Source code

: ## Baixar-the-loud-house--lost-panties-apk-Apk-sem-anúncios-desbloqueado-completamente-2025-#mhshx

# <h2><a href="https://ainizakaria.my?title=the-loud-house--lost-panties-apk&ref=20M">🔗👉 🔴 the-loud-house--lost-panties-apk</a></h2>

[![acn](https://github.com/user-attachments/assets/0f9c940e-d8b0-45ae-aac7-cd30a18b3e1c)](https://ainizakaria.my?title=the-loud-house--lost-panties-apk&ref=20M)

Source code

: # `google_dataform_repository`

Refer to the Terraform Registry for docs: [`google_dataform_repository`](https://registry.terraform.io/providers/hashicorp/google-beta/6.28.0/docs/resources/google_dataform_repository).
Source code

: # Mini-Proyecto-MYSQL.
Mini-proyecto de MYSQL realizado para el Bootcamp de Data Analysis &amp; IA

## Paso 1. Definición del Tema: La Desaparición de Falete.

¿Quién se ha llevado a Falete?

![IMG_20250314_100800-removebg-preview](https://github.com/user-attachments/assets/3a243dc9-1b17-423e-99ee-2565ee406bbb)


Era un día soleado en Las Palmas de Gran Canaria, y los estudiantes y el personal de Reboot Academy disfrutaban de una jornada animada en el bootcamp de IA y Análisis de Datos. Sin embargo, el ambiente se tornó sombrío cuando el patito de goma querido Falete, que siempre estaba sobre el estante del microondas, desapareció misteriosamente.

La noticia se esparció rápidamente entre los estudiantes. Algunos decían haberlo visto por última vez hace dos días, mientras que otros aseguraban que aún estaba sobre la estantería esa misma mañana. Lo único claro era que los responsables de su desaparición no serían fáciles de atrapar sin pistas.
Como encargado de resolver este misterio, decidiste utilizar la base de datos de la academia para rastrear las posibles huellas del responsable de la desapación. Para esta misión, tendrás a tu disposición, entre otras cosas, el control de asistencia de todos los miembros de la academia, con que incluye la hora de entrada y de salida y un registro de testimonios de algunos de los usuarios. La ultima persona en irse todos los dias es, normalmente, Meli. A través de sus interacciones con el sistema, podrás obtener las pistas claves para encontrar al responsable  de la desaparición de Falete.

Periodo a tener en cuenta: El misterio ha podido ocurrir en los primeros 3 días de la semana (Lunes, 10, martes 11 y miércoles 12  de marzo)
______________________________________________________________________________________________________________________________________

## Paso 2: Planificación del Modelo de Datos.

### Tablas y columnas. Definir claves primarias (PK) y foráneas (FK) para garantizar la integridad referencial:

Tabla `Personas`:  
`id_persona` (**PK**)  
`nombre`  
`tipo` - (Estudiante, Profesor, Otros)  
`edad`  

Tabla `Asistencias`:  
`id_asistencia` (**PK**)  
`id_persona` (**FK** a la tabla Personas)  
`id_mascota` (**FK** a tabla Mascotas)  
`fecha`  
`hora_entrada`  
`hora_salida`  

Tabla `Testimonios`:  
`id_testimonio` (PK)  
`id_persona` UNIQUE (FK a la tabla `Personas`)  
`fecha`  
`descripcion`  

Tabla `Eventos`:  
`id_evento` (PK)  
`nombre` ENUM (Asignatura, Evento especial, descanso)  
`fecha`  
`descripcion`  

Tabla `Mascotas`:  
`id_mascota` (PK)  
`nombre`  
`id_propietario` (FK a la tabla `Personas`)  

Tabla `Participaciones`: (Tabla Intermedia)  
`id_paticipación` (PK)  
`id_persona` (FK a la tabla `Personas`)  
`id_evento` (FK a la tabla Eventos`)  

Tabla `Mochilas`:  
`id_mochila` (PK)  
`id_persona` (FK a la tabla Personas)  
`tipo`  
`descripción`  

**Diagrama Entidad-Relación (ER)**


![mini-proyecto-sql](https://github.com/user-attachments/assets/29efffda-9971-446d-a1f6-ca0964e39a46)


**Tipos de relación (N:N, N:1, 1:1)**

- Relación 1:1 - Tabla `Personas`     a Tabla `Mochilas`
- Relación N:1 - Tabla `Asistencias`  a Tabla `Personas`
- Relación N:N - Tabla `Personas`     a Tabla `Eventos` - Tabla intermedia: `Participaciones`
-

_ _ _ _ _

## [Requirement]
Please render each line of the records above as a JSON list of strings, one string per line, leaving out blank lines.

## [Problem solution]
[
  "Source code",
  ": ## Baixar-the-loud-house--lost-panties-apk-Apk-sem-anúncios-desbloqueado-completamente-2025-#mhshx",
  "# <h2><a href=\"https://ainizakaria.my?title=the-loud-house--lost-panties-apk&ref=20M\">🔗👉 🔴 the-loud-house--lost-panties-apk</a></h2>",
  "[![acn](https://github.com/user-attachments/assets/0f9c940e-d8b0-45ae-aac7-cd30a18b3e1c)](https://ainizakaria.my?title=the-loud-house--lost-panties-apk&ref=20M)",
  "Source code",
  ": # `google_dataform_repository`",
  "Refer to the Terraform Registry for docs: [`google_dataform_repository`](https://registry.terraform.io/providers/hashicorp/google-beta/6.28.0/docs/resources/google_dataform_repository).",
  "Source code",
  ": # Mini-Proyecto-MYSQL.",
  "Mini-proyecto de MYSQL realizado para el Bootcamp de Data Analysis &amp; IA",
  "## Paso 1. Definición del Tema: La Desaparición de Falete.",
  "¿Quién se ha llevado a Falete?",
  "![IMG_20250314_100800-removebg-preview](https://github.com/user-attachments/assets/3a243dc9-1b17-423e-99ee-2565ee406bbb)",
  "Era un día soleado en Las Palmas de Gran Canaria, y los estudiantes y el personal de Reboot Academy disfrutaban de una jornada animada en el bootcamp de IA y Análisis de Datos. Sin embargo, el ambiente se tornó sombrío cuando el patito de goma querido Falete, que siempre estaba sobre el estante del microondas, desapareció misteriosamente.",
  "La noticia se esparció rápidamente entre los estudiantes. Algunos decían haberlo visto por última vez hace dos días, mientras que otros aseguraban que aún estaba sobre la estantería esa misma mañana. Lo único claro era que los responsables de su desaparición no serían fáciles de atrapar sin pistas.",
  "Como encargado de resolver este misterio, decidiste utilizar la base de datos de la academia para rastrear las posibles huellas del responsable de la desapación. Para esta misión, tendrás a tu disposición, entre otras cosas, el control de asistencia de todos los miembros de la academia, con que incluye la hora de entrada y de salida y un registro de testimonios de algunos de los usuarios. La ultima persona en irse todos los dias es, normalmente, Meli. A través de sus interacciones con el sistema, podrás obtener las pistas claves para encontrar al responsable  de la desaparición de Falete.",
  "Periodo a tener en cuenta: El misterio ha podido ocurrir en los primeros 3 días de la semana (Lunes, 10, martes 11 y miércoles 12  de marzo)",
  "______________________________________________________________________________________________________________________________________",
  "## Paso 2: Planificación del Modelo de Datos.",
  "### Tablas y columnas. Definir claves primarias (PK) y foráneas (FK) para garantizar la integridad referencial:",
  "Tabla `Personas`:  ",
  "`id_persona` (**PK**)  ",
  "`nombre`  ",
  "`tipo` - (Estudiante, Profesor, Otros)  ",
  "`edad`  ",
  "Tabla `Asistencias`:  ",
  "`id_asistencia` (**PK**)  ",
  "`id_persona` (**FK** a la tabla Personas)  ",
  "`id_mascota` (**FK** a tabla Mascotas)  ",
  "`fecha`  ",
  "`hora_entrada`  ",
  "`hora_salida`  ",
  "Tabla `Testimonios`:  ",
  "`id_testimonio` (PK)  ",
  "`id_persona` UNIQUE (FK a la tabla `Personas`)  ",
  "`fecha`  ",
  "`descripcion`  ",
  "Tabla `Eventos`:  ",
  "`id_evento` (PK)  ",
  "`nombre` ENUM (Asignatura, Evento especial, descanso)  ",
  "`fecha`  ",
  "`descripcion`  ",
  "Tabla `Mascotas`:  ",
  "`id_mascota` (PK)  ",
  "`nombre`  ",
  "`id_propietario` (FK a la tabla `Personas`)  ",
  "Tabla `Participaciones`: (Tabla Intermedia)  ",
  "`id_paticipación` (PK)  ",
  "`id_persona` (FK a la tabla `Personas`)  ",
  "`id_evento` (FK a la tabla Eventos`)  ",
  "Tabla `Mochilas`:  ",
  "`id_mochila` (PK)  ",
  "`id_persona` (FK a la tabla Personas)  ",
  "`tipo`  ",
  "`descripción`  ",
  "**Diagrama Entidad-Relación (ER)**",
  "![mini-proyecto-sql](https://github.com/user-attachments/assets/29efffda-9971-446d-a1f6-ca0964e39a46)",
  "**Tipos de relación (N:N, N:1, 1:1)**",
  "- Relación 1:1 - Tabla `Personas`     a Tabla `Mochilas`",
  "- Relación N:1 - Tabla `Asistencias`  a Tabla `Personas`",
  "- Relación N:N - Tabla `Personas`     a Tabla `Eventos` - Tabla intermedia: `Participaciones`",
  "-"
]